A recent Washington Post editorial wrote of the situation:
Priests have been beheaded; churches bombed; unveiled women burned with acid; men killed for operating theaters and barbershops; children murdered for wearing jeans, for mingling with the opposite sex or simply for being seen as symbolizing the infidels in some way. Criminals find members of religious minorities to be easy prey. During the buildup of U.S. forces this spring, a Sunni mosque in Baghdad’s Dora neighborhood issued a fatwa demanding that local Christians convert to Islam or pay an Islamic tax; thousands fled.
Many Christians have left Iraq since 2003. The U.N. High Commissioner for Refugees reports that Christians, now less than 4 percent of Iraq’s population, make up 40 percent of its refugees. Thousands more Christians, Yazidis and others are moving north, mainly to the rural Nineveh plain. This is their last hope for staying.
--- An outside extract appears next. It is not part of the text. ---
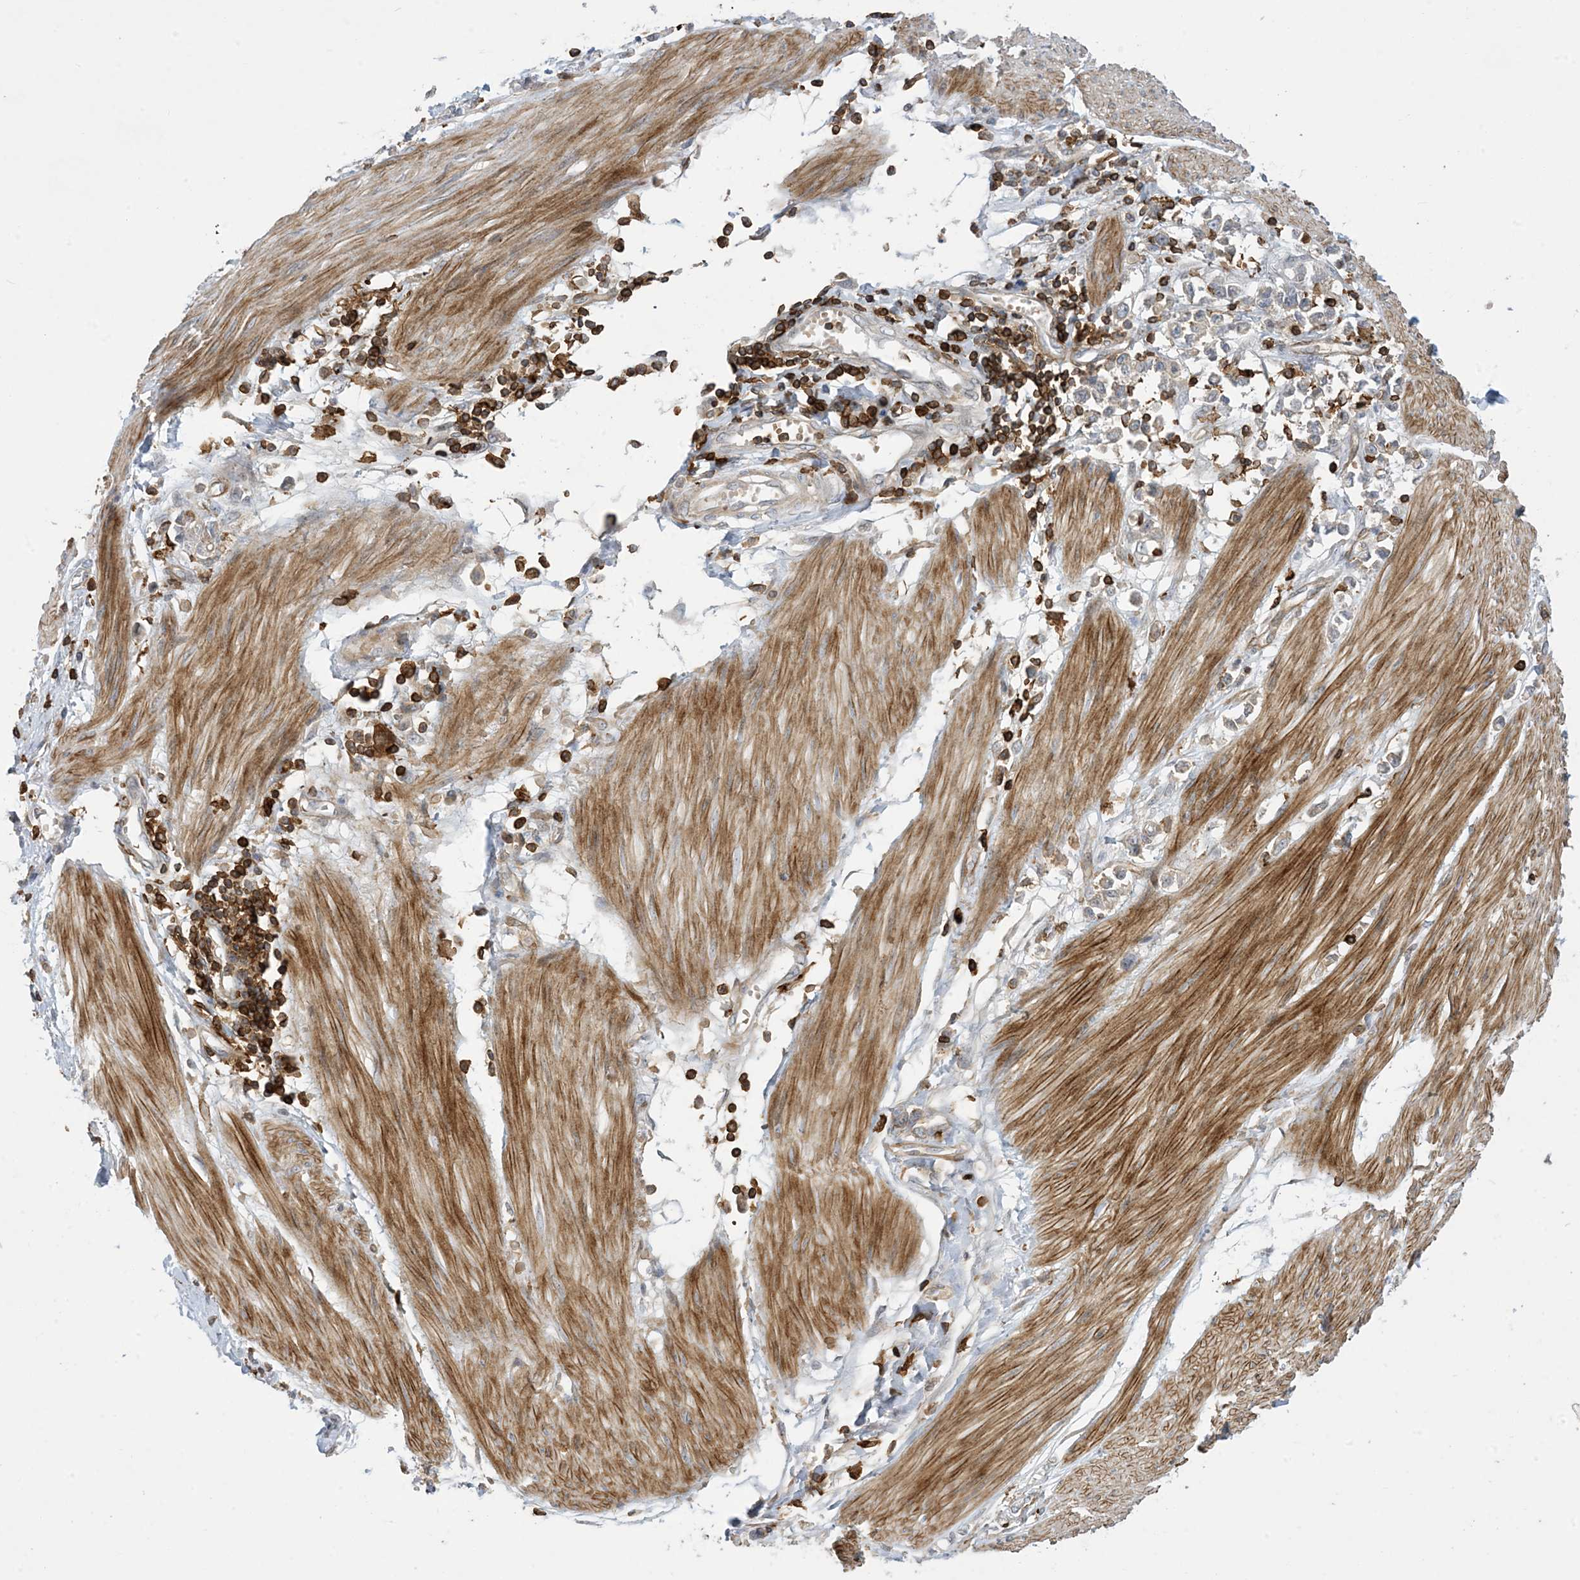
{"staining": {"intensity": "weak", "quantity": "<25%", "location": "cytoplasmic/membranous"}, "tissue": "stomach cancer", "cell_type": "Tumor cells", "image_type": "cancer", "snomed": [{"axis": "morphology", "description": "Adenocarcinoma, NOS"}, {"axis": "topography", "description": "Stomach"}], "caption": "An image of human stomach cancer (adenocarcinoma) is negative for staining in tumor cells.", "gene": "AK9", "patient": {"sex": "female", "age": 76}}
Nineveh is the traditional home of the Assyrian Christians, who trace their civilization to Nimrod, Noah’s great-grandson, and their faith to the prophet Jonah and the apostle Thomas, both of whom preached there.
Pascale Warda, a Chaldean Christian who survived four assassination attempts, one of which killed her four bodyguards, while serving as Iraq’s interim migration minister, told the Commission on International Religious Freedom of the “desperate” plight of Iraq’s internally displaced people and the sense of abandonment they feel. Shortly afterward, the Senate went into recess without acting on a House humanitarian aid measure.